Now, I need to write a PCI device driver to transport packets back and forth between the two devices.

How do I access the file descriptors opened by the socket code? Is this the same as accessing a character device file?

The PCI driver has to somehow capture packets from read() and write() in the code.

Thanks!

A: 

The answers to your questions are: (1) You don't, and (2) no.

File descriptors are a user-space concept, and kernel drivers don't interact with user-space concepts. (Yes, they're implemented by the kernel, but other device drivers don't get to play with them directly, and shouldn't play with them even indirectly.)

What you do is implement methods that will receive data that is buffered in a kernel-accessible memory space, and send that to your hardware, and then receive data from your hardware and write it (when asked) to a buffer in kernel-accessible memory.

You'll do this by implementing the character device driver APIs as well as the PCI device driver APIs and then registering your driver as a PCI device, and then a character device. While some of these methods may refer to file structures, they will not be the user-land structures that you know and love.

For devices that implement the Ethernet protocols, life is easier because you implement the Net Device Interface instead. This way all you have to write is the parts necessary to get data to and from your hardware.

What you'll need is specifications for the device hardware, how you control the hardware using PCI registers and regions.

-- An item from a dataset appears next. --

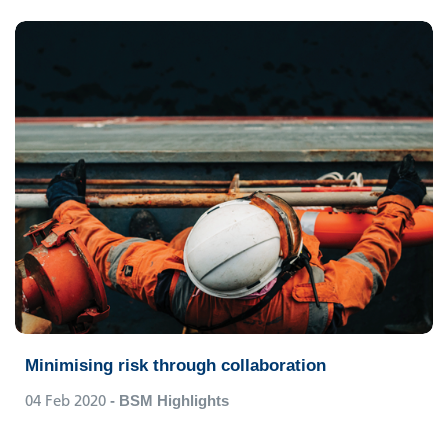
Minimising risk through collaboration
04 Feb 2020
- BSM Highlights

The good news is, you don't have to do this alone -- there's a large community of kernel developers, and several good (and current) books on developing for the Linux kernel (see below).

References

Craig Trader
Thanks for the quick response! Let's see if I understand what you've written..I'll have to write a PCI driver for the target device. The driver will also allocate an Ethernet interface with all the TX/RX functions.Now I open a socket and this is where I'm confused. Do you have information on "linking" / "binding" a created socket to a specific ethernet PCI device? There's another PCI ethernet device that I don't want to transmit data through.
StuffedB
In order for your device to appear as a possible network interface, you'll have to load the driver into memory. The driver will register the PCI IDs that match your device. After that, you'll need to configure your driver with a network address (similar to mapping an IP address to eth0). At that point it is, for all intents and purposes, a network card, and is treated as such by the OS.